Daydream Believer

Ever since I was a child, I’ve been a chronic daydreamer. I’ve experienced visions ranging from mundane scenarios in which a cute boy talks to me in a fairly common setting, to whimsical fantasies of falling into puddles and ending up in a completely different world. But what are the chances of our daydreams coming true?

If you believe in the multiverse, the possibility of infinite parallel universes or alternate realities, then could it be that at least one daydream out of the thousands we experience in this life could be manifested in at least one of these other universes…and if so, though the chances are slim, perhaps even manifested in this very life, in this very universe?

My daydreams have always held the same power as real life. For each moment absorbed in a reverie, I feel true emotion. Happy daydreams leave me with a goofy grin and a soaring mood, while imaginings that take a tragic turn often bring me to tears.  But daydreams are fleeting and fictional, and real life is…well, real. So while my daydreams are powerful and elicit a quite visceral response, they are not very functional, except to pass the time. And if I have too many brilliant, joyful visions, I sometimes crash from my high when I have to face the comparatively dull and sometimes gloomy reality of my life.

But what if daydreams could come true? Well, this actually did happen to me once in my life! Alas, it wasn’t as exciting as it sounds. The chances of me falling through a puddle and into a separate realm are highly unlikely, given the physics operating in this particular universe. But what about meeting a cute boy in a fairly common setting?

I was in the 6th grade, and in addition to my fanciful visions of magical worlds and dreams of becoming a famous writer, I also conjured up dozens of possible encounters with my crush (e.g. he’d catch up to me while I was walking home from school and start a conversation, or I’d run into him in the movie theater and the only seat open was next to him, or…well, you get the idea).

In one such daydream, I was in the city library looking for a certain book to check out for my class project when I heard a voice ask, “You looking for that book too, huh?” Startled, I turned away from the shelves to find my crush, let’s call him John, standing before me with that adorable grin of his. I smiled back. “Yup, found it!” And I waved the book in my hand. After that point, witty banter ensued. Because in my daydreams, all the right words slipped from my brain effortlessly onto my tongue and rendered me clever and charming.

In real life, I did go to the library looking for that certain book for that class project, in just the same spot as in my daydream. And I did hear a voice ask, “You looking for that book too, huh?” And I was startled as I turned away from the shelves to find my crush, John, standing before me with that adorable grin of his. But I couldn’t smile back. I couldn’t say “Yup, found it!” or much of anything, really, other than “Um yeah, er….well…just looking…uh…”  Part of my miserable awkwardness did have something to do with my shyness around boys in real life. But I think I was mostly just struck dumb by the fact that one of my daydreams had come true.

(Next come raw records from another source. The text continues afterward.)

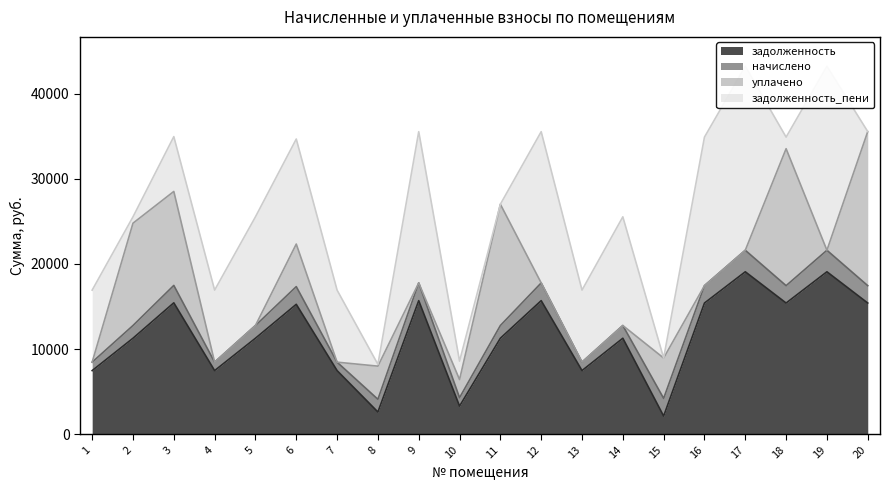

Reading left to right, what are all the values shown in this chart?

задолженность: 7472.9	11273.5	15433.7	7472.9	11273.5	15258.8	7472.9	2607.7	15690.5	3299.9	11273.5	15690.5	7472.9	11273.5	2129.2	15408.0	19080.2	15408.0	19080.2	15408.0
начислено: 990.0	1493.5	2044.6	990.0	1493.5	2078.6	990.0	1493.5	2078.6	990.0	1493.5	2078.6	990.0	1493.5	2078.6	2041.2	2527.7	2041.2	2527.7	2041.2
уплачено: 0.0	12020.2	11039.1	0.0	0.0	5000.0	0.0	3893.3	0.0	2128.5	14245.8	0.0	0.0	0.0	4739.7	0.0	0.0	16088.4	0.0	18100.8
задолженность_пени: 8462.9	746.7	6439.2	8462.9	12767.0	12337.4	8462.9	207.8	17769.1	2161.4	0.0	17769.1	8462.9	12767.0	0.0	17449.2	21607.9	1360.8	21607.9	0.0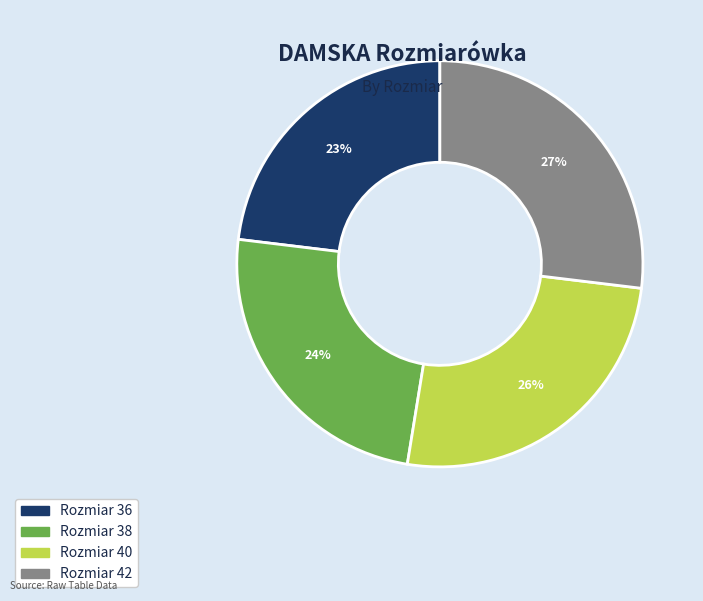

Is there a majority slice in this chart?

No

I couldn’t believe it. I had had countless fantasies, but never had any of them come true. Except that one. I hardly knew what to do; I was so amazed. I had never prepared myself for the possibility of manifestation. My visions had been fanciful playthings in the safe confines of my mind.  Later, when I thought about it, my experience didn’t seem quite so supernatural. After all, my daydream had been a mundane one – I had imagined somebody I knew, in a place I frequently went, for a circumstance that was true (we really did have a class project, so I had worked it into my daydream). Sure, it was still rather unsettling that John happened to be at the same place at the same time, that real life had unfolded exactly as I had imagined, up until the part when I was supposed to be witty and charming. When I thought about it some more, I started kicking myself. The mysterious multiverse had granted me a golden opportunity; why hadn’t I seized it? Instead of standing there like an idiot, why couldn’t I have just mustered up some confidence and fulfilled my part of the fantasy?

My failing still haunts me to this day. Since that surreal bit of happenstance at the library, I’ve had hundreds of daydreams of other normal experiences and probable encounters, yet not one of them has even approached reality. Perhaps I blew it. Or maybe I will be bestowed with a second chance one day. It could be next time I’ll fall through that puddle…

Either way, I’ll keep dreaming, keep living, because I do so enjoy both. But should the two ever converge again in cosmic serendipity, I’ll be ready.